- **Document segment**:
************

It’s been a challenging time – one lockdown then another lockdown and I remember in the middle of this September, thinking ‘How long are we going to keep doing this?’
I thought ‘I don’t know if I can be one of those daft people who goes and breaks the ice – I’ll get through October and just see what happens.’ It was a lovely swim on Halloween. Just as it was getting dark; the moon was starting to rise. It was a full moon. I thought, ‘I’ll need better kit.’
I’d started wearing a woolly hat, some beach shoes, mostly neoprene, but they didn’t cut the mustard so I asked my parents for more outdoor swimming kit for Christmas. As very risk-averse people you’d think my parents might be more worried, but now I’ve got a tow-float and some neoprene socks.
I’ve been roughly once a week. I went on Boxing Day. We took Mince Pies and chocolate cake. It was very socially-distanced and responsible. Because I was faffing, getting my new equipment ready, I went in a few minutes behind everyone. I didn’t get in ’til they were getting out (they waited for me) but I had the water to myself which was amazing.
Mentally there’s a real feeling of disconnect. It’s quite a shock to the system. You can’t believe you’re in there doing it, because it seems quite outlandish to do. You start breathing fast at first with the shock, but then you stop that and start breathing normally. It’s so tranquil. Just you and the water.
There’s something about the feeling of being immersed: you can spread your arms , water through your fingers, almost like doing yoga. It’s amazing visually, too. You’re seeing the water from the coots’ point of view.

************

- **Exercises to complete**:
**1.** Copy the outdoor swimming account starting at "It’s been a" and ending at "some neoprene socks.", substituting "gear" for "kit".
**2.** Carry on the outdoor swimming account from its final sentence.
The material after this point is separate from the outdoor swimming account.

- **Information shown**:
************

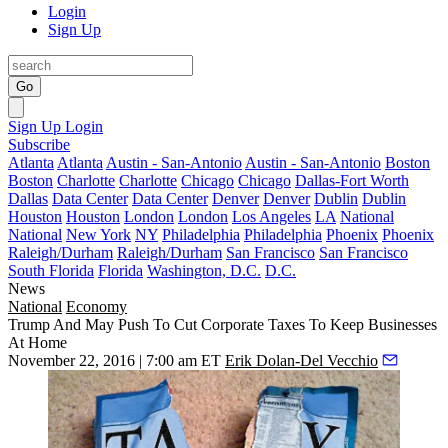
Login
Sign Up
Go
Sign Up
Login
Subscribe
Atlanta
Atlanta
Austin - San-Antonio
Austin - San-Antonio
Boston
Boston
Charlotte
Charlotte
Chicago
Chicago
Dallas-Fort Worth
Dallas
Data Center
Data Center
Denver
Denver
Dublin
Dublin
Houston
Houston
London
London
Los Angeles
LA
National
National
New York
NY
Philadelphia
Philadelphia
Phoenix
Phoenix
Raleigh/Durham
Raleigh/Durham
San Francisco
San Francisco
South Florida
Florida
Washington, D.C.
D.C.
News
National
Economy
Trump And May Push To Cut Corporate Taxes To Keep Businesses
At Home
November 22, 2016 | 7:00 am ET
Erik Dolan-Del Vecchio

************

- **Your written answers**:
**1.**
It’s been a challenging time – one lockdown then another lockdown and I remember in the middle of this September, thinking ‘How long are we going to keep doing this?’
I thought ‘I don’t know if I can be one of those daft people who goes and breaks the ice – I’ll get through October and just see what happens.’ It was a lovely swim on Halloween. Just as it was getting dark; the moon was starting to rise. It was a full moon. I thought, ‘I’ll need better gear.’
I’d started wearing a woolly hat, some beach shoes, mostly neoprene, but they didn’t cut the mustard so I asked my parents for more outdoor swimming gear for Christmas. As very risk-averse people you’d think my parents might be more worried, but now I’ve got a tow-float and some neoprene socks.

**2.**
I’ve met some really inspiring people. Several swimmers I know have challenged themselves to swim throughout December or January to raise sponsorship money for charities close to their hearts. There are people still swimming with just a costume and woolly gloves. There’s no obvious machismo about the outdoor swimming scene: it’s all about what suits you and what helps you to get into the water. I feel I could go on for miles except for my hands which are in agony really, so I’ve ordered some neoprene gloves today. With gloves I should be unstoppable!
Every time I swim in my local pool, Crookes Valley Park, it’s different. Going into autumn and winter so far, every swim has been colder and colder and colder. I walk there and get warmed up – perspiring, gently, like a lady – and then swimming gives you a rush of endorphins and puts you in a really good mood. Sometimes, the only sounds are the cries of gulls, or the ducks quacking – and the rippling of water.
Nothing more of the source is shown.